* Trecho:
□ □ □ □

Rangel Alves da
Costa*
Não há
nada mais difícil para um rei que deixar seu castelo para visitar a plebe, a
vassalagem, a pobreza. Evita entrar em contato direto com seus súditos
principalmente por medo de ter jogada sobre sua coroa toda a culpa pela miséria
existente. Vai que de repente encontra alguém que ouse lhe dizer umas verdades,
então a coisa será complicada.
E
complicada porque o próprio rei reconhece as fragilidades e a ineficácia de seu
reinado. Mas jamais admitirá qualquer erro ou culpa porque não pode demonstrar
fraqueza perante os seus comandados nem dar motivações para críticas aos seus
opositores. Por força de sua coroa terá de ter reconhecido seu poder e sua
administração, e esta devidamente recoberta de flores por cima de lamaçais.
Ademais,
para que seu rei não seja contrariado ou tenha que estar relembrando as
sujeiras que se acumulam debaixo dos tapetes do reino, criou-se um consenso
entre os serviçais da corte no sentido de falar somente acerca das maravilhas
existentes, mesmo nas mazelas e nos absurdos. O problema é repassar para a
população cada vez mais pobre e sofrida, descontente e esquecida, toda uma
idealização de bonança do reino.
Reconhecendo
o descontentamento do povo, e principalmente porque não demorará muito para
aumentar os impostos e criar outras taxas para manutenção da cozinha real, o
rei sabe da urgente necessidade de se aproximar das camadas populares e assim
evitar consequências maiores. Ao menos não será acusado de reinar por trás dos
muros do castelo e abandonar de vez as classes empobrecidas.
Mesmo na
distância que exige manter, conhece muito bem os súditos que tem. Sabe que
basta acenar-lhes de longe, enviar mensalmente uma esmola e um punhado de
alfafa, e o povo logo esquecerá que continua sendo enganado e que permanecerá
na miséria mais degradante. Além disso, tem perfeita ciência que é sempre mais
fácil escravizar aquele que imagina estar sendo respeitado e valorizado pelo
seu governante. E o rei precisa que continuem assim, silenciosos e submissos.

□ □ □ □

* Entradas extraídas:

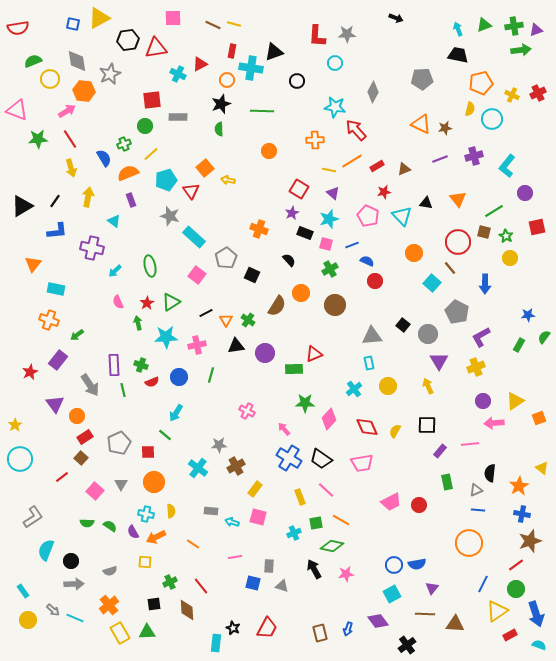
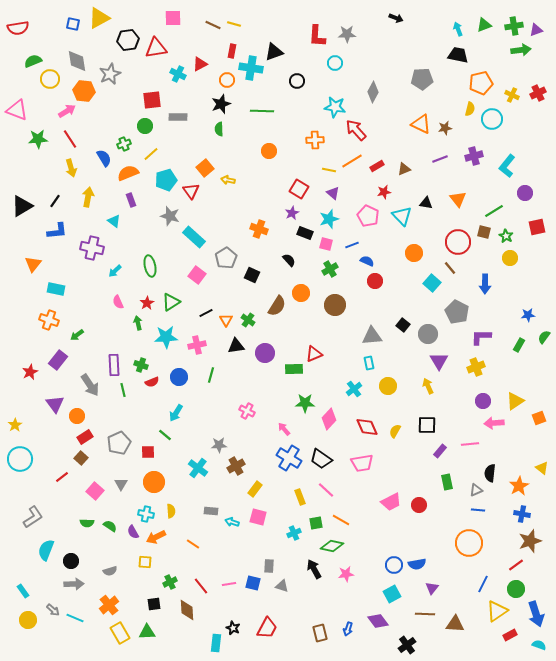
purple L-shape at (481, 337): rotated 30 degrees clockwise
pink line at (235, 557): moved 6 px left, 27 px down
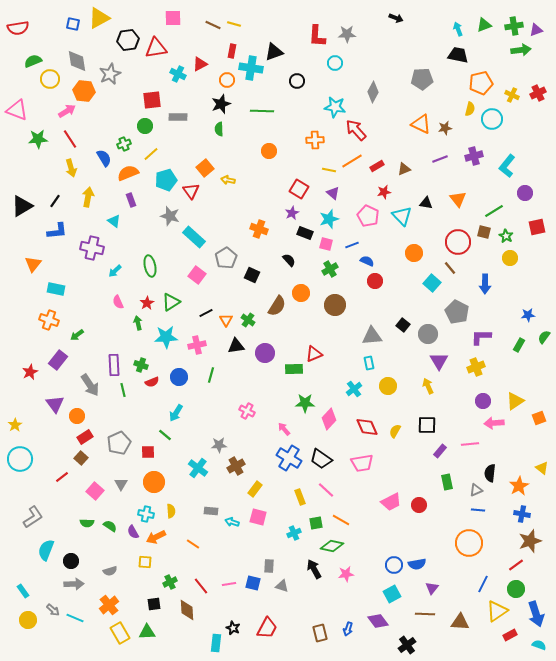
brown triangle at (455, 624): moved 5 px right, 2 px up
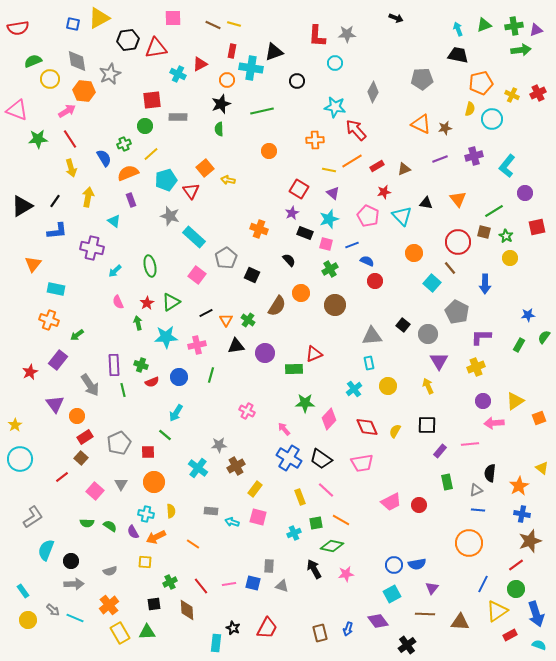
green line at (262, 111): rotated 15 degrees counterclockwise
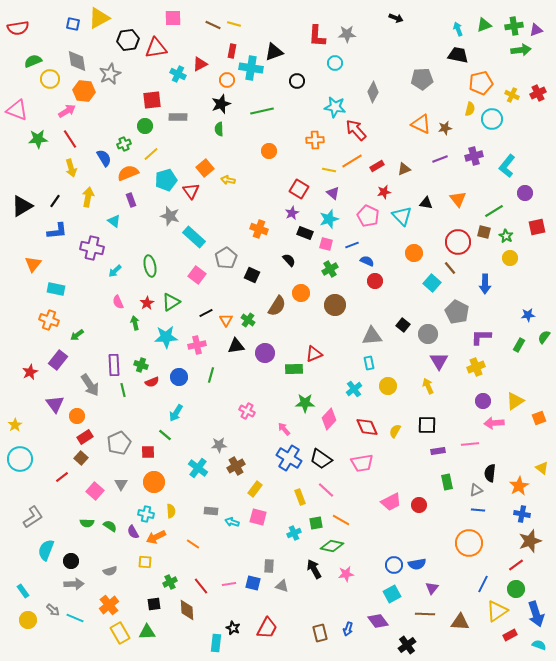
green arrow at (138, 323): moved 3 px left
purple rectangle at (440, 451): moved 2 px left; rotated 40 degrees clockwise
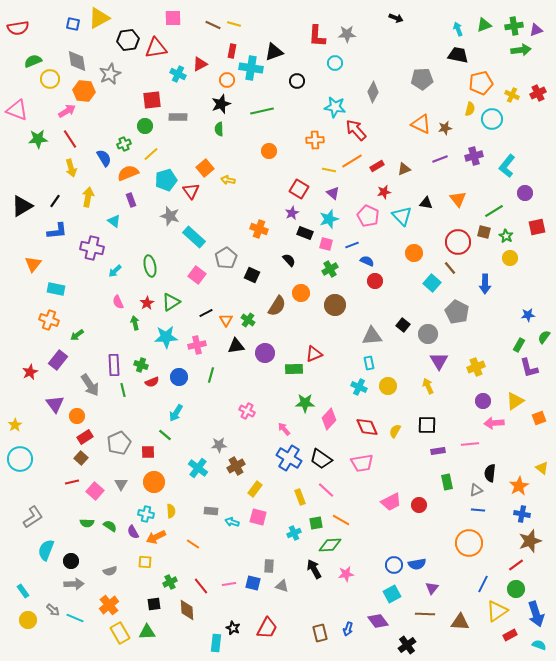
purple L-shape at (481, 337): moved 48 px right, 31 px down; rotated 105 degrees counterclockwise
cyan cross at (354, 389): moved 5 px right, 2 px up; rotated 28 degrees counterclockwise
red line at (62, 477): moved 10 px right, 5 px down; rotated 24 degrees clockwise
green diamond at (332, 546): moved 2 px left, 1 px up; rotated 15 degrees counterclockwise
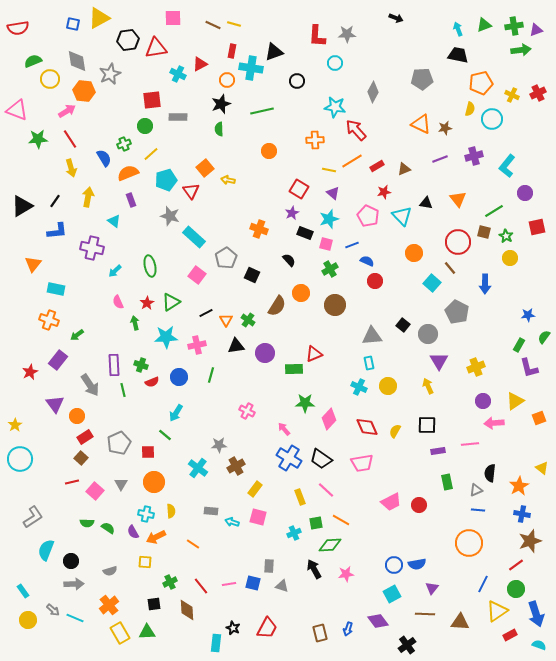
green semicircle at (110, 526): moved 2 px left, 2 px down
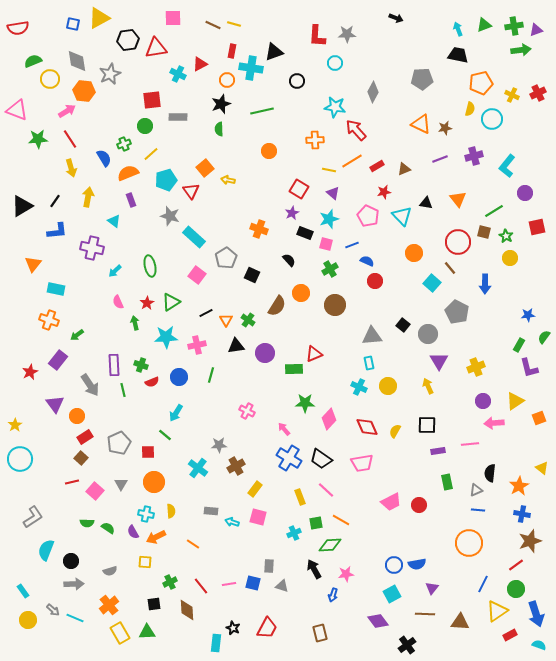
blue arrow at (348, 629): moved 15 px left, 34 px up
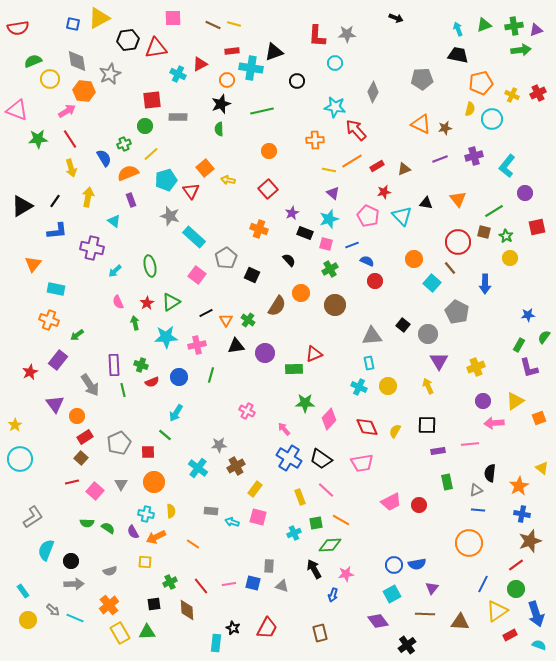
red rectangle at (232, 51): rotated 72 degrees clockwise
red square at (299, 189): moved 31 px left; rotated 18 degrees clockwise
orange circle at (414, 253): moved 6 px down
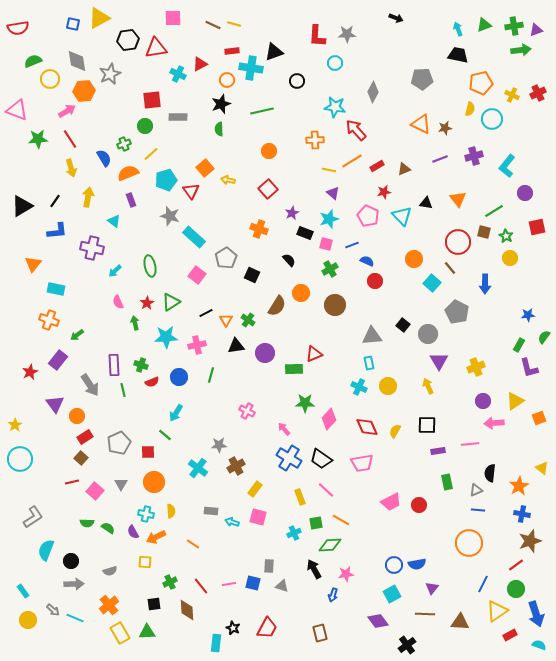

□ □ □ □

* Tarefas propostas:
A. Reproduza o trecho do texto sobre o rei entre "Rangel Alves da" e "coisa será complicada.", inclusive.
B. Traduza para o inglês esta frase do texto sobre o rei: "Ao menos não será acusado de reinar por trás dos muros do castelo e abandonar de vez as classes empobrecidas."

* Respostas:
A.
Rangel Alves da
Costa*
Não há
nada mais difícil para um rei que deixar seu castelo para visitar a plebe, a
vassalagem, a pobreza. Evita entrar em contato direto com seus súditos
principalmente por medo de ter jogada sobre sua coroa toda a culpa pela miséria
existente. Vai que de repente encontra alguém que ouse lhe dizer umas verdades,
então a coisa será complicada.

B. At least he will not be accused of ruling from behind the castle walls and abandoning the impoverished classes for good.